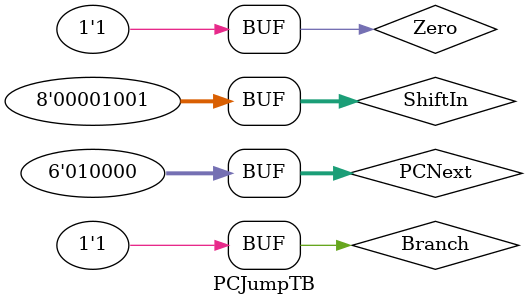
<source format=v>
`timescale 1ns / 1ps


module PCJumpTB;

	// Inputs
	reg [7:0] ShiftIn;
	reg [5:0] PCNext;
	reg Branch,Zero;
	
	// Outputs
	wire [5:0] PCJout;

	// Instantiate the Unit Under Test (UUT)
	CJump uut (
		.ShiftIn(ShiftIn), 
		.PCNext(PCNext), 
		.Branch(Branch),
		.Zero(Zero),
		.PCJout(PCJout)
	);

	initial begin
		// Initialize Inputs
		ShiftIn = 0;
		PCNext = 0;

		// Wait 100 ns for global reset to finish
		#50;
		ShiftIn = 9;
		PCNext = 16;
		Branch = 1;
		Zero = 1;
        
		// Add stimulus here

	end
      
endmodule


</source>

+---+

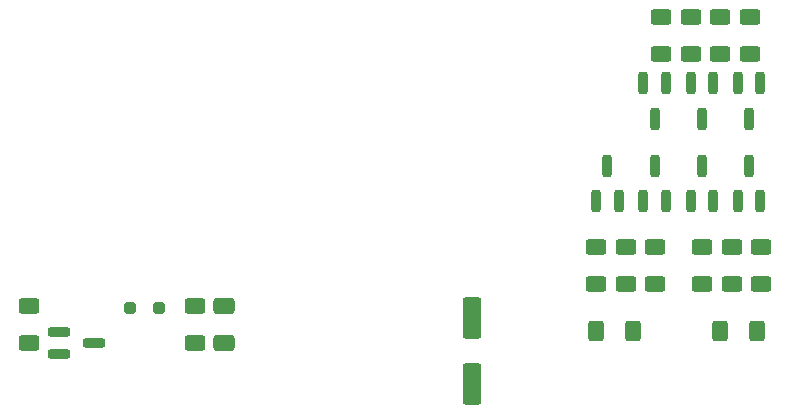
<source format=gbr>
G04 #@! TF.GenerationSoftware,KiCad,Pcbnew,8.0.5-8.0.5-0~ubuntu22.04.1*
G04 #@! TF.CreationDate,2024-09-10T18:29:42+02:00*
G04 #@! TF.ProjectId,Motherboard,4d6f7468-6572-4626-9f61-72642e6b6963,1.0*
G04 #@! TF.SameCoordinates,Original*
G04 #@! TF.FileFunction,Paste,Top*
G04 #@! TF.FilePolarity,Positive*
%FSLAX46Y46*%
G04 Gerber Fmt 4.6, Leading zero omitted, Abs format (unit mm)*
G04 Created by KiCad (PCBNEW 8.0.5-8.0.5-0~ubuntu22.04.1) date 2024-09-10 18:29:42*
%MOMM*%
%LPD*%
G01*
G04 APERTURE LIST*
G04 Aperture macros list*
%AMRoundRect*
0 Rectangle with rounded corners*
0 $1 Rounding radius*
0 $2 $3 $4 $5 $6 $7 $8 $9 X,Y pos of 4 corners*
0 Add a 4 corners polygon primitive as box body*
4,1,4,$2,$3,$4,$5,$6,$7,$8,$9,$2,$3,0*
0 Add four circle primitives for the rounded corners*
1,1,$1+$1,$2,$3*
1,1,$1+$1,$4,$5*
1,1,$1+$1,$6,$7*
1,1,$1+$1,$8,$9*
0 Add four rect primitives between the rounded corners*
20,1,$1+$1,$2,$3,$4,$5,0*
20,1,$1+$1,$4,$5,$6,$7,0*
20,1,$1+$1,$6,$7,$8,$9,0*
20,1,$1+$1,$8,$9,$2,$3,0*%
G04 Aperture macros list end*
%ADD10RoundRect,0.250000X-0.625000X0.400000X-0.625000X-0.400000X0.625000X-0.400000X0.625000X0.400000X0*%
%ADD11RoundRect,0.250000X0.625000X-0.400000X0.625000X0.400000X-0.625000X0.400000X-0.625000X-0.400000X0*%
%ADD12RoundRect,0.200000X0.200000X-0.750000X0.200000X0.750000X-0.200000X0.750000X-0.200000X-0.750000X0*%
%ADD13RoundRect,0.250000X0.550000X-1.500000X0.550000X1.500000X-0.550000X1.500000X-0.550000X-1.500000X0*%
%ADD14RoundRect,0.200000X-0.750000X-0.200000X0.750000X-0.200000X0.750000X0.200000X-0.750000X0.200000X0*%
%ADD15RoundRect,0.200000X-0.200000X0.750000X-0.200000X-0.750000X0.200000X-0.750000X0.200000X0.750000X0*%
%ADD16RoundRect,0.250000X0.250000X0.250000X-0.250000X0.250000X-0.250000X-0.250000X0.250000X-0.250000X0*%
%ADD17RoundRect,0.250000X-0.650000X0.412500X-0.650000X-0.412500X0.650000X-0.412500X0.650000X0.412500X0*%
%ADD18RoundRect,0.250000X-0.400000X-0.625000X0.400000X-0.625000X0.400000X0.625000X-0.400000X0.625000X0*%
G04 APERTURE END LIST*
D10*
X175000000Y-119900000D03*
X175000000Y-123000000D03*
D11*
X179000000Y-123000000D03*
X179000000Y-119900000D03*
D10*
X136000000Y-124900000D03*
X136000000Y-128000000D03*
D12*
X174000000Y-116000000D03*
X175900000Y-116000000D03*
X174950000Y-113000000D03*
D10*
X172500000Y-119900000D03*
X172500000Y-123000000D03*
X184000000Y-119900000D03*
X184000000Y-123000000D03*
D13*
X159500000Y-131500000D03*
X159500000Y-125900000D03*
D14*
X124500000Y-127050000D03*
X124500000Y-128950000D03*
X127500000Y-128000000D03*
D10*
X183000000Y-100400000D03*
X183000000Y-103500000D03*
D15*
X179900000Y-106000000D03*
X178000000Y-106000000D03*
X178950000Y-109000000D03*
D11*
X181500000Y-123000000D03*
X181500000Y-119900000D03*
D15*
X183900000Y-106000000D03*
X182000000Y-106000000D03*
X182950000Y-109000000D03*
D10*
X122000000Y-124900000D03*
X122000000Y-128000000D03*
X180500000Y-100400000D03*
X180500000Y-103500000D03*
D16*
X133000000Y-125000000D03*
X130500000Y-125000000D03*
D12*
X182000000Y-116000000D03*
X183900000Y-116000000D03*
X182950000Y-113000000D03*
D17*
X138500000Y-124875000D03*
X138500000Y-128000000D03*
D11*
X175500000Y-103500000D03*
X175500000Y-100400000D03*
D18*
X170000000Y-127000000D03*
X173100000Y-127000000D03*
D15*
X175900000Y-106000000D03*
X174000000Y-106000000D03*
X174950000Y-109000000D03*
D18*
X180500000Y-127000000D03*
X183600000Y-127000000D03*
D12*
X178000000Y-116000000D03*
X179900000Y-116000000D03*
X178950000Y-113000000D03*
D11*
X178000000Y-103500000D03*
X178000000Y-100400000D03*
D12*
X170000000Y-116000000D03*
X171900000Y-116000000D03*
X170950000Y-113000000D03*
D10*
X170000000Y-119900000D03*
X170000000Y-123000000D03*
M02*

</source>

+---+

Every line containing the word "ShiftIn" must be copied from the material above.

	reg [7:0] ShiftIn;
		.ShiftIn(ShiftIn), 
		ShiftIn = 0;
		ShiftIn = 9;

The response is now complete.